GOAL OF THE EXERCISE: Leave the pictures out, and transcribe the material below exactly from the line with "vfov_deg: 29.2" to the line with "focal_mm: 6.6", both lines included.
━━ MATERIAL FOR THE TASK
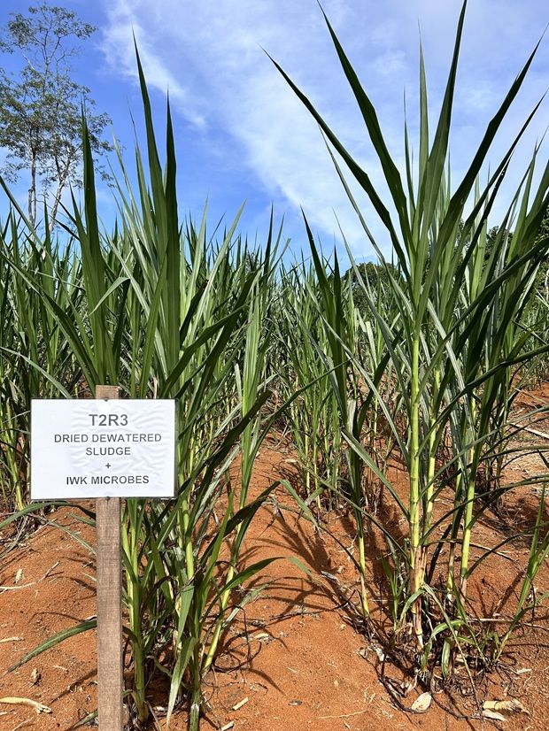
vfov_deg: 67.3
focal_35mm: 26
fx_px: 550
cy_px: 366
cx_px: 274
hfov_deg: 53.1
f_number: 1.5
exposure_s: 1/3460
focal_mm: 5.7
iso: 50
━━━━
━━ MATERIAL FOR THE TASK
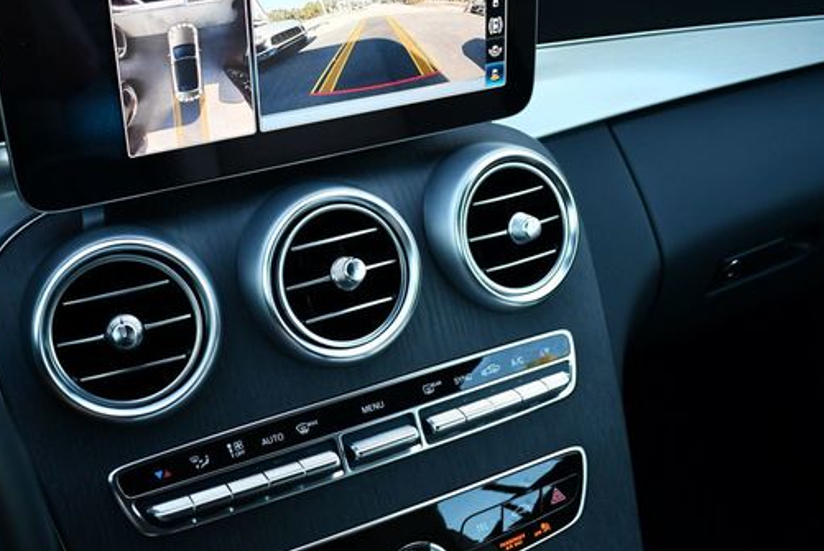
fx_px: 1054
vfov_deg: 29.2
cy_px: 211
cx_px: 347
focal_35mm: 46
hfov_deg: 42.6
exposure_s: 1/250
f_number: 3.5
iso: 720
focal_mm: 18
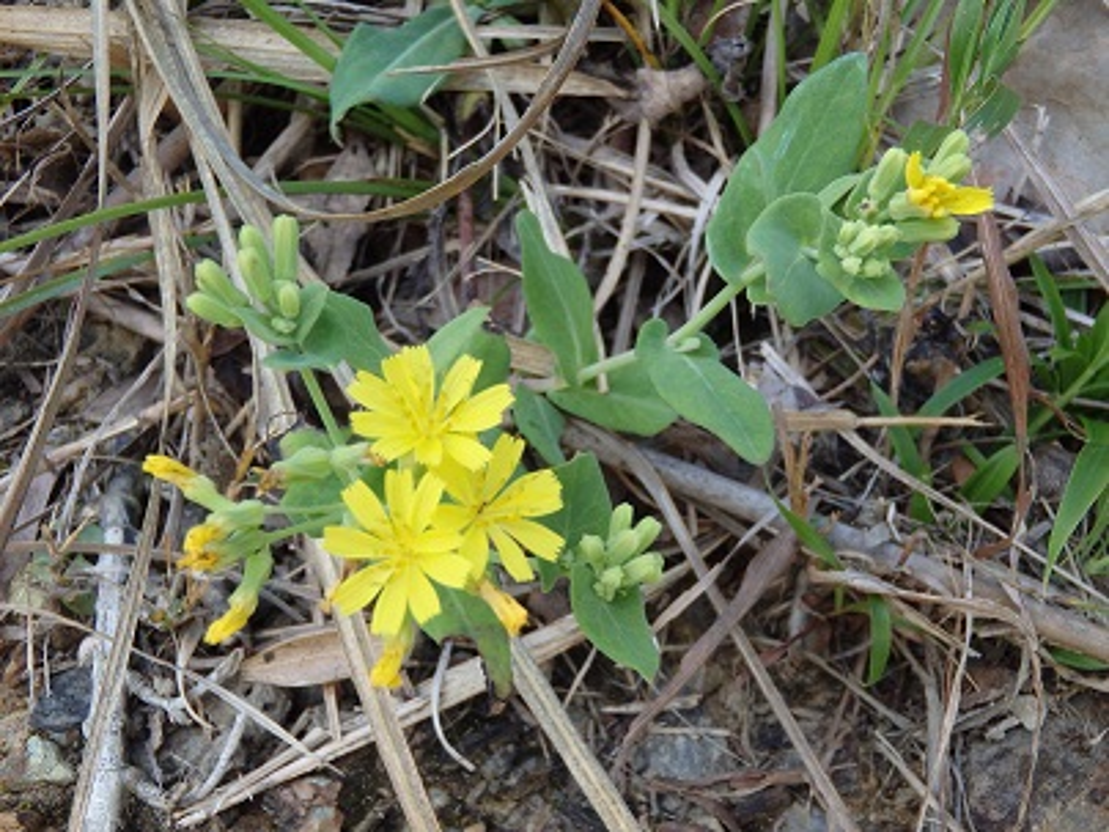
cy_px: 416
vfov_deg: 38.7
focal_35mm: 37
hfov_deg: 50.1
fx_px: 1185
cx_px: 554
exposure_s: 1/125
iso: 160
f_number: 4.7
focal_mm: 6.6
━━━━
WRITTEN ANSWER:
vfov_deg: 29.2
cy_px: 211
cx_px: 347
focal_35mm: 46
hfov_deg: 42.6
exposure_s: 1/250
f_number: 3.5
iso: 720
focal_mm: 18
cy_px: 416
vfov_deg: 38.7
focal_35mm: 37
hfov_deg: 50.1
fx_px: 1185
cx_px: 554
exposure_s: 1/125
iso: 160
f_number: 4.7
focal_mm: 6.6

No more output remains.